→ **About this exercise**: Look through the data below and extract, unchanged, the lines from the one that contains "pink candle [357,162,390,227]" to the one that contains "plush toy [644,206,747,381] -> none", both included.

[Stored entries]
___
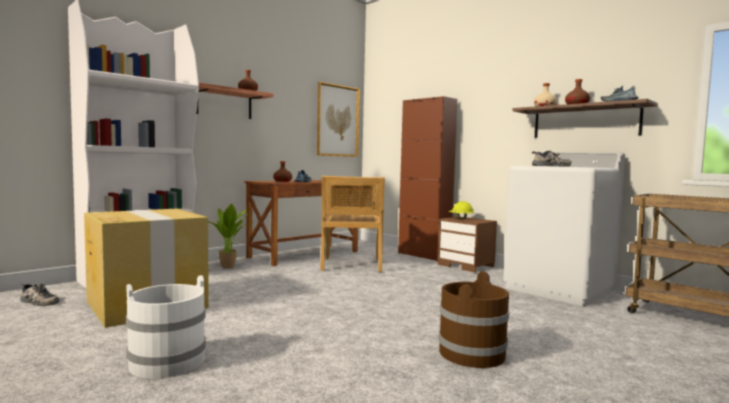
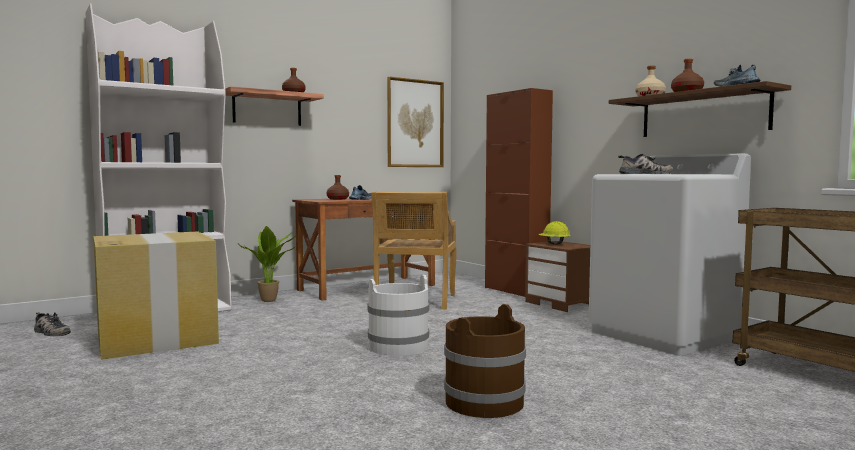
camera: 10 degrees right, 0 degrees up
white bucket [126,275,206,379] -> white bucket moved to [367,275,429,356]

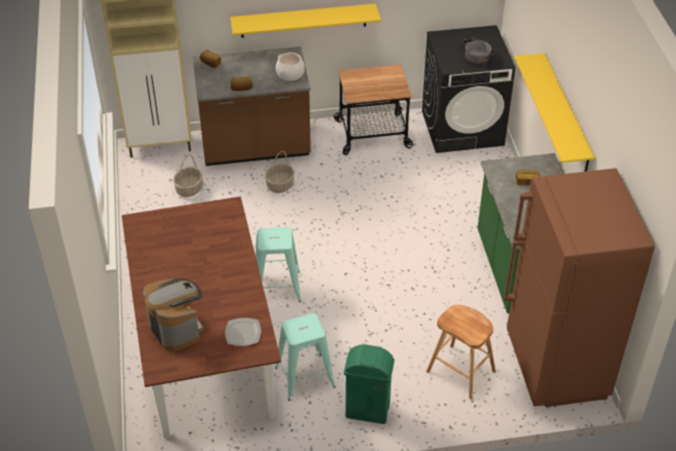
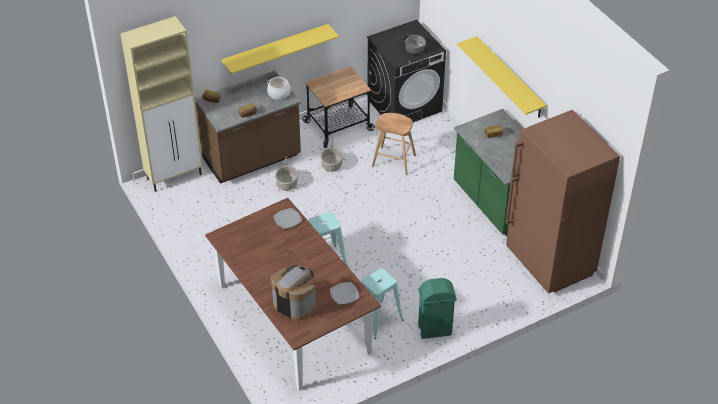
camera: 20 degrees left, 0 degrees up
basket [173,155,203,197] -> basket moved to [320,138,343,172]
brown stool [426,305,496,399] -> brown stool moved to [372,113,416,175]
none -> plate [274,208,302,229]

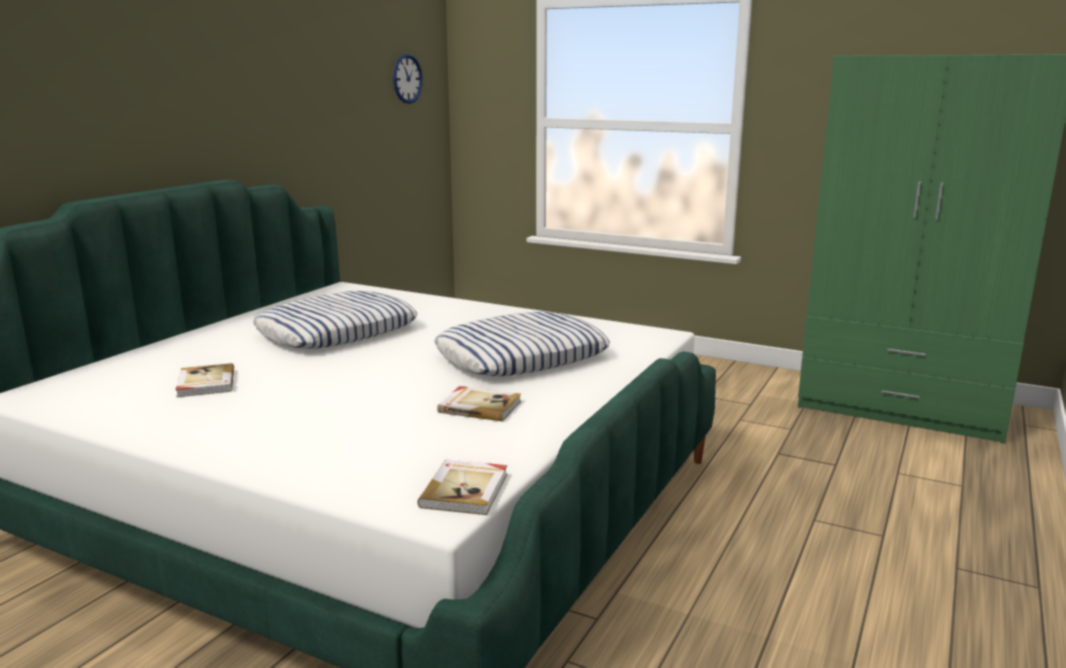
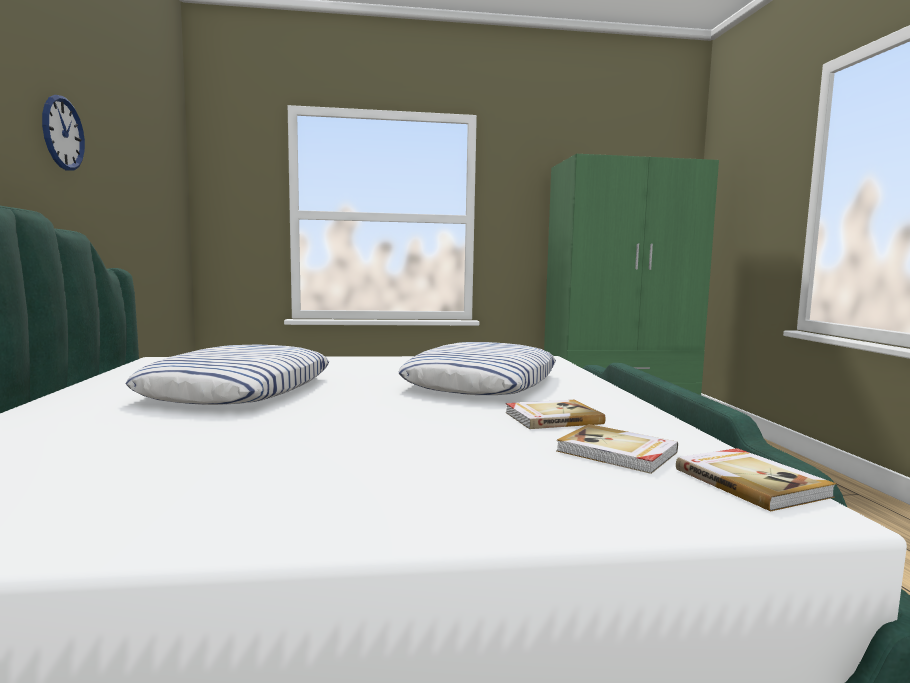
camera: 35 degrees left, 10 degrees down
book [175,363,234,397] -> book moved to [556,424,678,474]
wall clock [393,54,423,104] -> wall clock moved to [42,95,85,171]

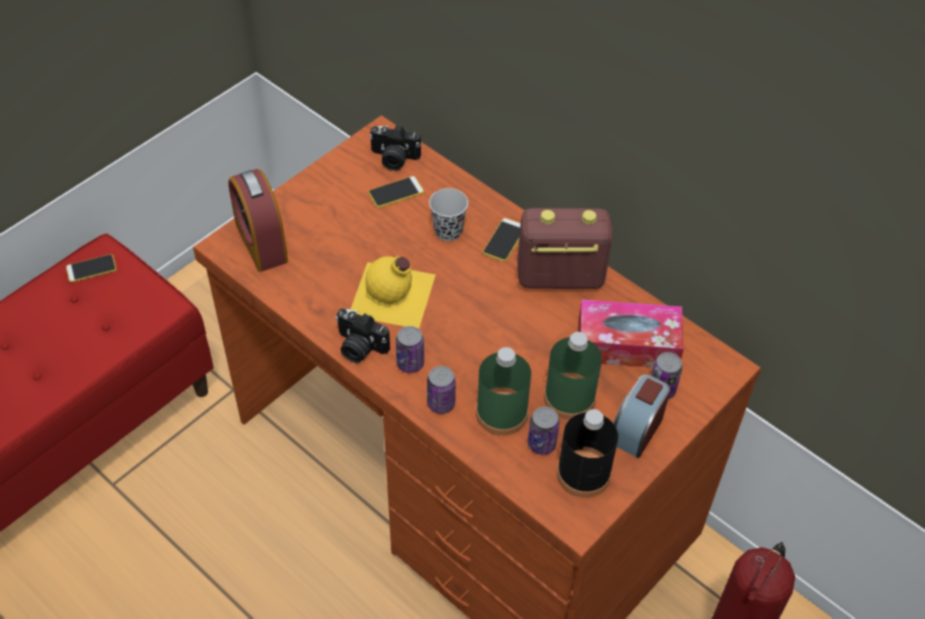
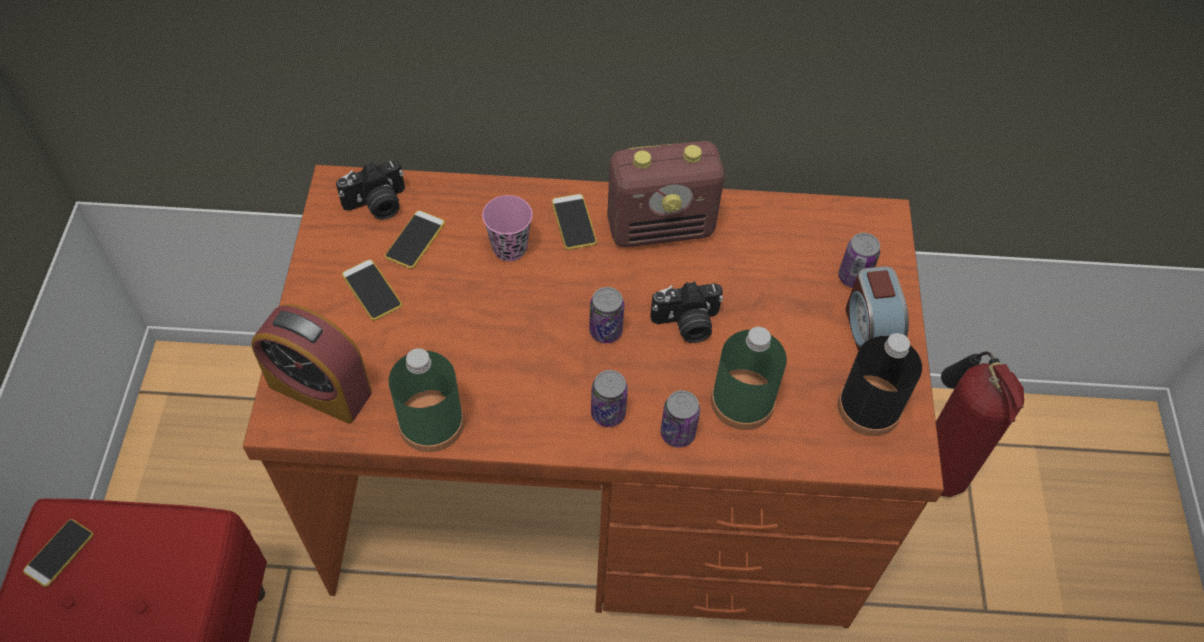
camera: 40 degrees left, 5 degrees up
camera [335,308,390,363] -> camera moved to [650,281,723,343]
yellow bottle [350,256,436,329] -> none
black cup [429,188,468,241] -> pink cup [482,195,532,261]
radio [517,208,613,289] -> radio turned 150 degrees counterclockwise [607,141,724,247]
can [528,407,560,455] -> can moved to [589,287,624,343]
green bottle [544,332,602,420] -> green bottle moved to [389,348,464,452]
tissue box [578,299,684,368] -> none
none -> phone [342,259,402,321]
___
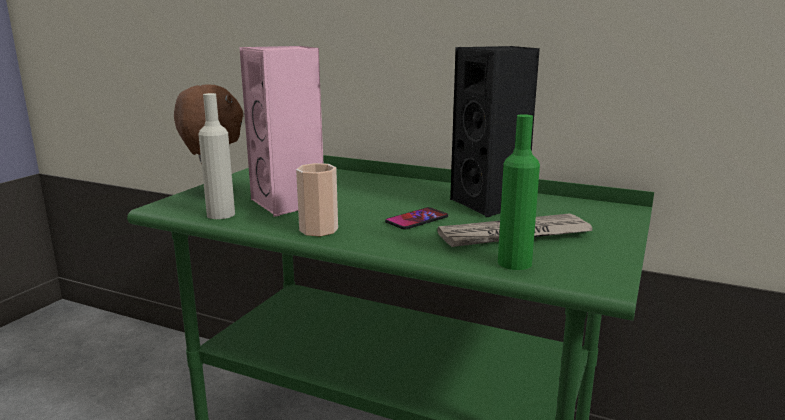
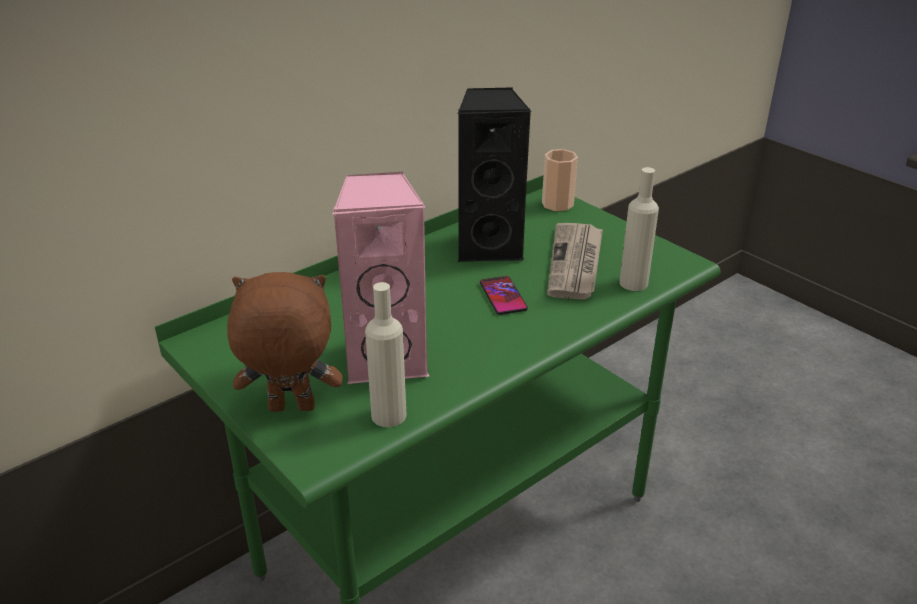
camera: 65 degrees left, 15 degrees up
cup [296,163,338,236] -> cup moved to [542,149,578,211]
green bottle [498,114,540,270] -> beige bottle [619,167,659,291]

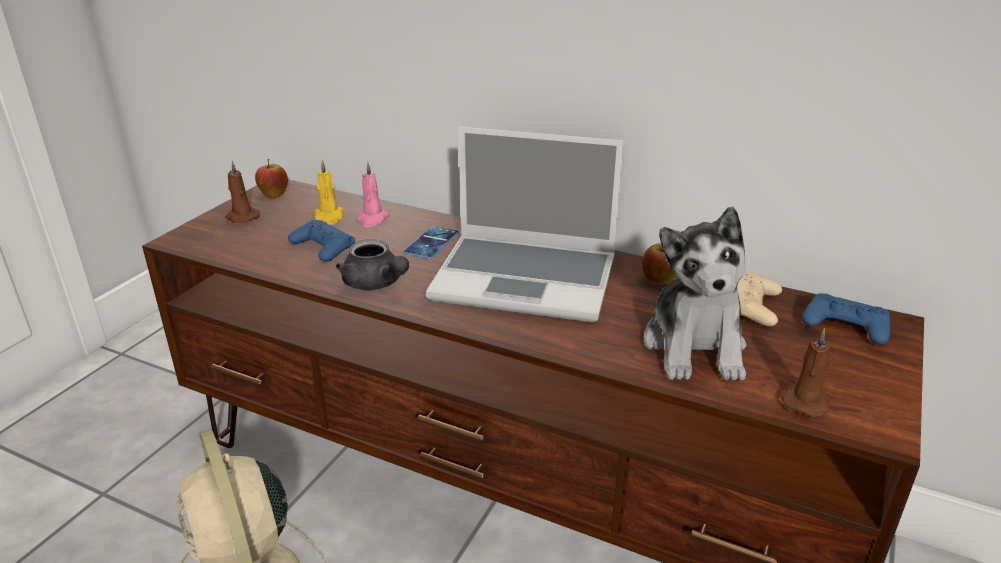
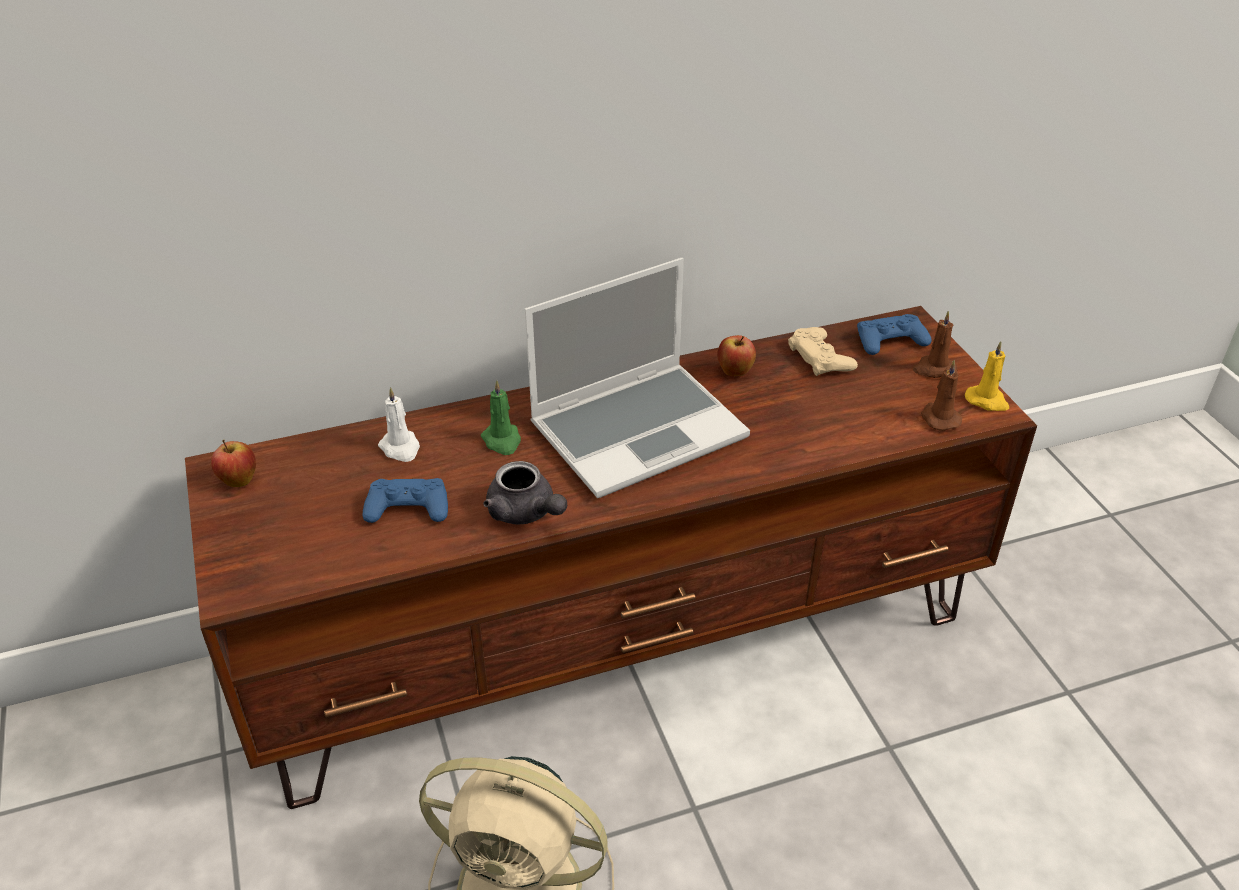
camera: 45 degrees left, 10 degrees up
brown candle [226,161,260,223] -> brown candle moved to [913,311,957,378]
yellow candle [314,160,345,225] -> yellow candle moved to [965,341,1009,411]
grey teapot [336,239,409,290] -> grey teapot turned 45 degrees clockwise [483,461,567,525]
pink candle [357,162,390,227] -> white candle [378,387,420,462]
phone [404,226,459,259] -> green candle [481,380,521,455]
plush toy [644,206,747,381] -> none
___
→ **Response to this task**:
pink candle [357,162,390,227] -> white candle [378,387,420,462]
phone [404,226,459,259] -> green candle [481,380,521,455]
plush toy [644,206,747,381] -> none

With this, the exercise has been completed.